I need to specify an approach for migrating a Windows 2008 Active Directory environment to a new data centre. There is not currently connectivity between the two data centres though that could be an option if needed.
I am looking for the most sensible approach here. A limited amount of downtime will be acceptable, but this should be limited to hours rather than days.
Current options I have looked at are:
- Adding new DCs in the new Data Centre to the existing domain (with appropriate connectivity) and allowing replication, then decom old servers.
- Take a backup and restore this in the new Data Centre, but base don my reading this uses a system backup and so would probably not work if restored to a new machine?
Appreciate your help with this one.
Thanks
This could easily turn into either opinion-based or "minimal understanding required" to be honest. Since this isn't a one size fits all thing. It will depend on your environment, options at your disposable, downtime allowed (which you stated), size of environment, IP network provisioning and overlap if any, and many other factors.

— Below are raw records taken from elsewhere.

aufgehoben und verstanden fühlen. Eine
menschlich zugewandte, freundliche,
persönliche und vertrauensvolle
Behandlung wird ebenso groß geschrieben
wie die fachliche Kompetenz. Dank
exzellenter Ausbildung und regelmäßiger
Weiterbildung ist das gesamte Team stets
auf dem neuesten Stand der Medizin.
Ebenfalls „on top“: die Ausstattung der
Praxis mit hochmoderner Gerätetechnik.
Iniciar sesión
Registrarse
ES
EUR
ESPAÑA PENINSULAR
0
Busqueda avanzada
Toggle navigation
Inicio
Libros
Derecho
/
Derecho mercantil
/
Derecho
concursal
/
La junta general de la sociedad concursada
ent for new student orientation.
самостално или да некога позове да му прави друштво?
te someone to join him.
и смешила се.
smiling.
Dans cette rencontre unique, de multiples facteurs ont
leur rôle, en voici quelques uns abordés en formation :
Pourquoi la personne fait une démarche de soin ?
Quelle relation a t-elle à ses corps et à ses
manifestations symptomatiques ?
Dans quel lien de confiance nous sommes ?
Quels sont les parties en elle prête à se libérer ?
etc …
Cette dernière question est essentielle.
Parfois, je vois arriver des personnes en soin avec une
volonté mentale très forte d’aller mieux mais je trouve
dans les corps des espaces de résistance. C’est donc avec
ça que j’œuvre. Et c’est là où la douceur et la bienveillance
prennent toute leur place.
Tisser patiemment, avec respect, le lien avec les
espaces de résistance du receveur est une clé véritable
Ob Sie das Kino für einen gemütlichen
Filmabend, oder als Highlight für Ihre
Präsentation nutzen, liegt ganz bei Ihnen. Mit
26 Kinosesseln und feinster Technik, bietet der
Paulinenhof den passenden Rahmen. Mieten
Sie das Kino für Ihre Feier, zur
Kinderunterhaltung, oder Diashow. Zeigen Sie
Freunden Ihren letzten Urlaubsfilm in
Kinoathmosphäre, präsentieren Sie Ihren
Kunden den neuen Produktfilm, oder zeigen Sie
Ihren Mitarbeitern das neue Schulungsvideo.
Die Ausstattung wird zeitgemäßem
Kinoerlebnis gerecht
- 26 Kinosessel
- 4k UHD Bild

However, given your current options you are considering....
Option #2 is a bad idea.
Option #1 works...and would be the most likely scenario most would go with. Bring up a new DC or 2 in the new data center. Replicate (and continue to replicate) AD over whatever connection you can achieve (VPN tunnel, MPLS, whatever) between the old and new centers. If the old DCs truly aren't doing anything that the new ones are at some point then yes you can decomm them (properly), or you can simply migrate them over to the new data center as well. Bear in mind factors like IP changes (which may include firewall policy changes), DHCP and DNS issues, CAs, FSMO roles, and other common roles that may be included on a DC.